Munyficent!: 42nd Street rates a nearly perfect 10

Jun 17, 2009 at 4:00 am

It's the oldest "let's put on a show" plot in the world. At the end of Act One of 42nd Street, which this week opens the Muny season, the temperamental diva of an out-of-town musical breaks her ankle. Now the humorless director must swallow his pride and ask the chorus girl he has just fired to rejoin the company and save the show. And so, early in Act Two, he sings "Lullaby of Broadway." Most of us could sing along with him; it's a song we've known all our lives. Some of the lyrics are pretty hokey. Something to do with calling it a day because the milkman's on his way.

But when Robert Cuccioli sings "Lullaby of Broadway," he caresses the lyrics so tenderly that the familiar anthem becomes an unlikely love song. The director's devotion to theater is hidden between the lines, the same way the unspoken love story in The King and I resides between the lines. Up till now Cuccioli's stage director, Julian Marsh, has barked and snarled in the same imperious manner that the actor might use to portray the King of Siam. Finally, in this one song he allows us to penetrate his reserved façade. After the first verse or two, Marsh is joined by everyone in the production, all of them singing and dancing their hearts out about milkmen. And when, on opening night, the bravura number climaxed with the entire ensemble onstage, as the audience roared its approval, Cuccioli — not Julian Marsh the tough director, but Cuccioli the visiting actor — looked at costar Shannon M. O'Bryan (she who has decided to stay and save the show) and for the first time all night smiled. It was the kind of spontaneous, surprised smile that seemed to be saying, "So this is what it's like to stop a show at the Muny. This is fun!"

42nd Street, which was originally assembled in 1980 by theater genius Gower Champion, is filled with savvy theater craft. One of its many wonders is that the show-stopping "Lullaby of Broadway" is followed by the simplest song of the evening. "About a Quarter to Nine" is actually a kind of benediction, wherein our haughty diva (she of the broken ankle) reveals her innate decency and blesses her young replacement. The sum total of the choreography here is for the two actresses to sit still and gently sway their arms. Yet the effect is sheer magic. By evening's end Dee Hoty's diva has become a kind of oxymoron, for she emanates a severe warmth. Her portrayal of Dorothy Brock is nigh perfect.
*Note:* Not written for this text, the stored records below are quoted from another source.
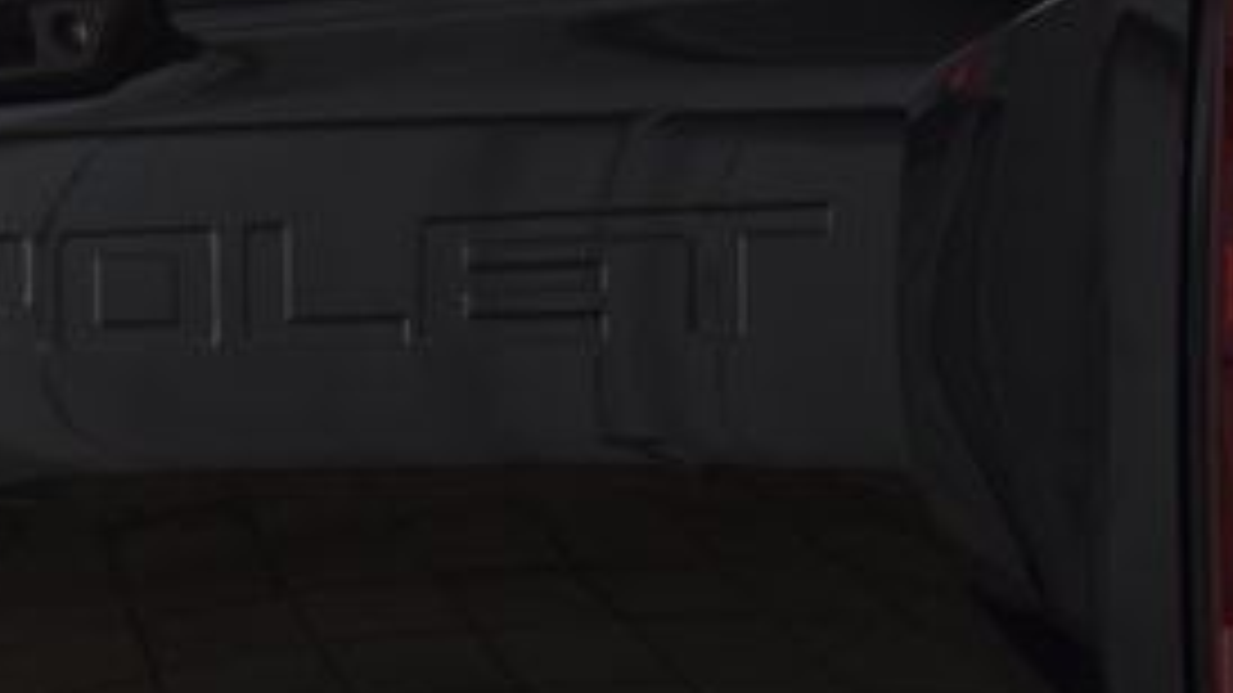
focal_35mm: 125
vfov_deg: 9.6
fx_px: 4086
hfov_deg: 17.1
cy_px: 812
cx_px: 504
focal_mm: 34
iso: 720
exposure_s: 1/15
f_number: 6.3
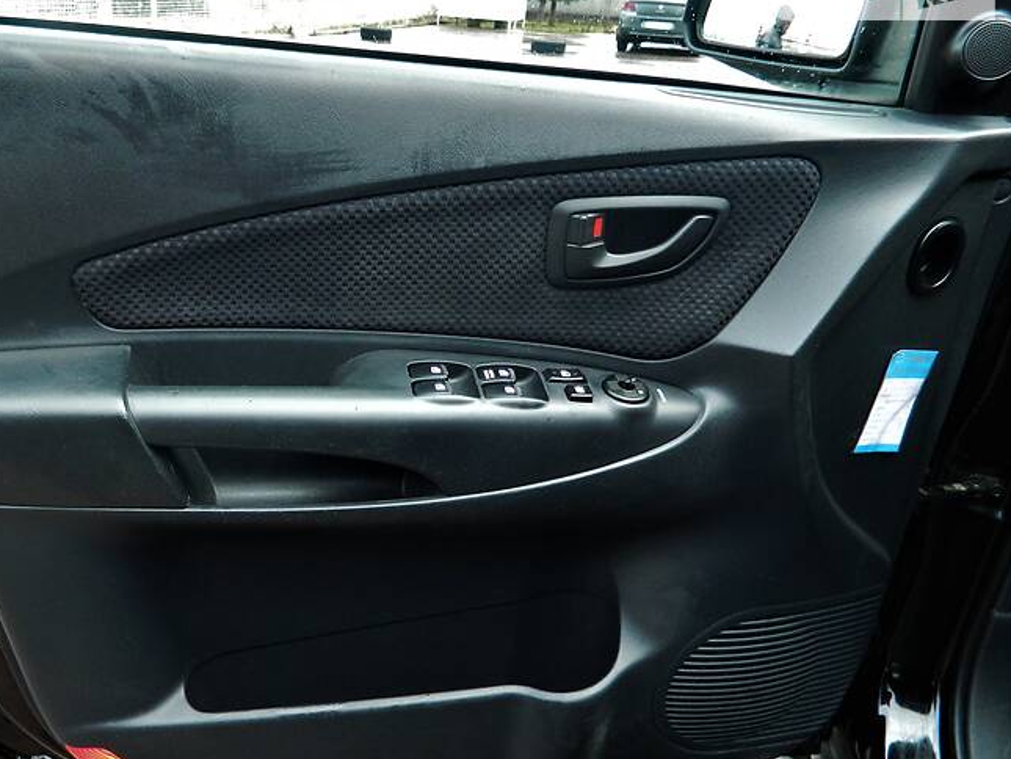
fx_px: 906
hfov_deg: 57.8
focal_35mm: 31
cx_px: 392
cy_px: 405
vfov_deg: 45.4
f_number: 3.1
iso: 220
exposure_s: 1/30
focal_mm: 4.5
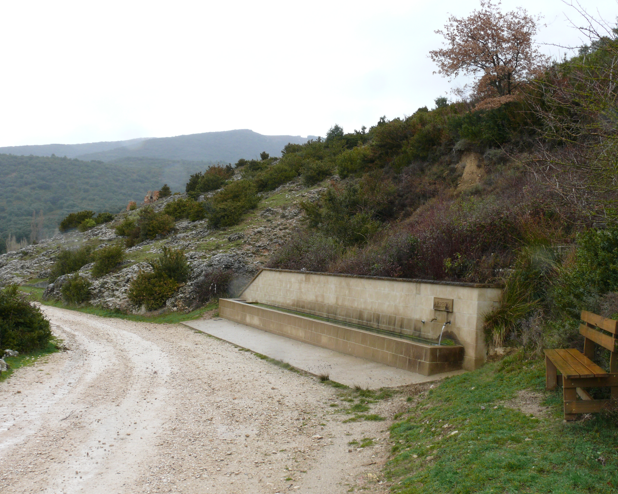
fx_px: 677
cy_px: 244
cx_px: 323
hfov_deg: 49.1
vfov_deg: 40.1
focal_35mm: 37
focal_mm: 7.4
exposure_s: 1/10
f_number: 8
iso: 100
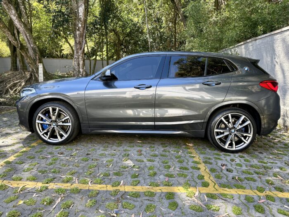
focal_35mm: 24
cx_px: 144
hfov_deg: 71.6
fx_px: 200
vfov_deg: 56.8
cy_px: 108
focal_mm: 6.86
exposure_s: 1/264
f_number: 1.78
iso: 80
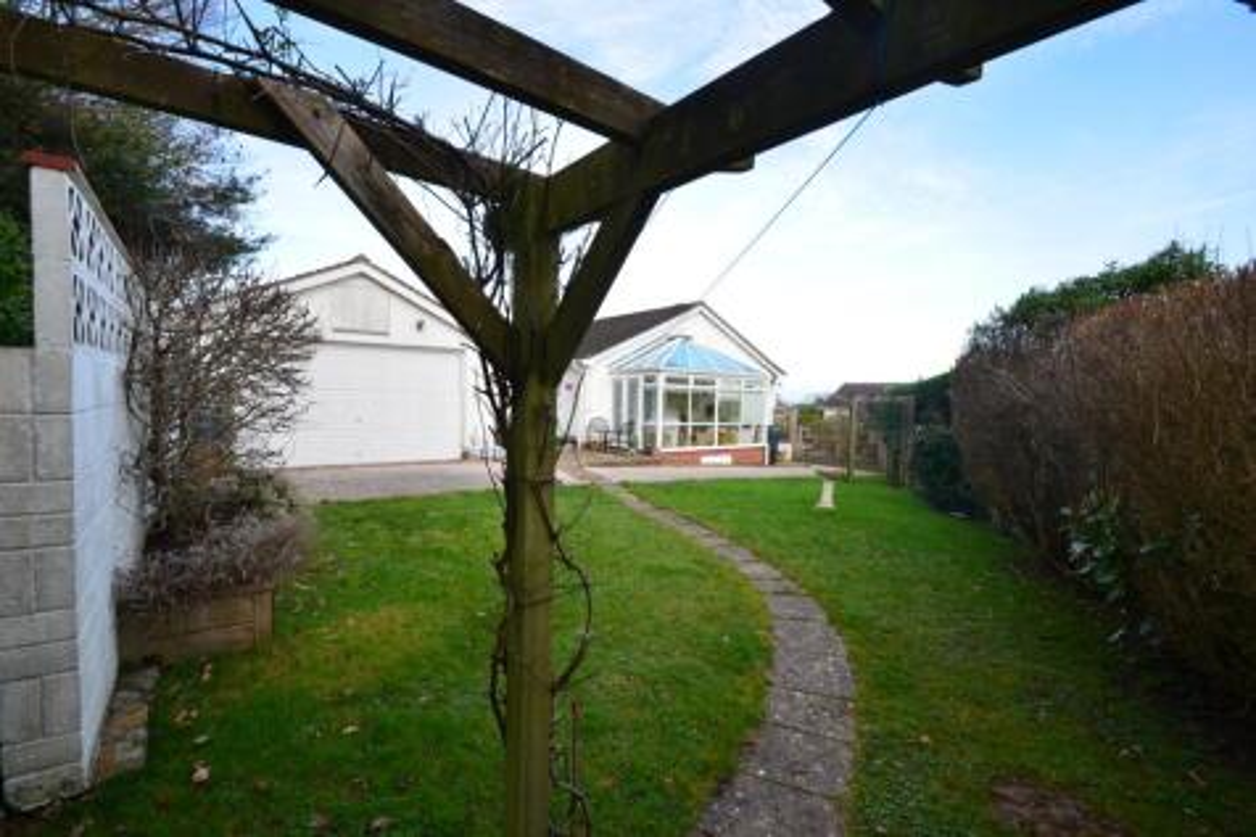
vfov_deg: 72.0
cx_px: 628
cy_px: 418
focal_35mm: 16
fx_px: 575
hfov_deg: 95.0
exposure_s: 1/200
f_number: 10
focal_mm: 11
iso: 400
As for the ingénue, I've seen many a Peggy Sawyer through the years. Most are terrific dancers. But Shannon M. O'Bryan also embodies the show's essence: In her Sandra Dee curls, she is a paean to innocence. And completely captivating.

Choreographer Kelli Barclay has drilled the dancers to near perfection. Director Lee Roy Reams is surely responsible for the sense of detail that permeates the production. Reams created the role of Billy Lawlor (here enacted with disarming energy by Todd Lattimore) in the original Broadway production, so he knows the show to his core. He has paid attention to every second, every gesture, every inflection.

There are in fact numerous small flaws in the production; casting choices, for instance, that surely were beyond Reams' control. Yet these flaws shrivel before the mounting momentum of what works. (It works, for instance, for so much of the action to occupy the full Muny stage, thus keeping the intrusive booms out of sight whenever possible.) This 42nd Street keeps getting better as the brisk evening plays out. By the end, when Julian Marsh reminds us that "Broadway dreams still do come true," we are prone to believe him, for there are moments here so skillfully executed that they play like a dream. The Muny is off to a crackerjack start.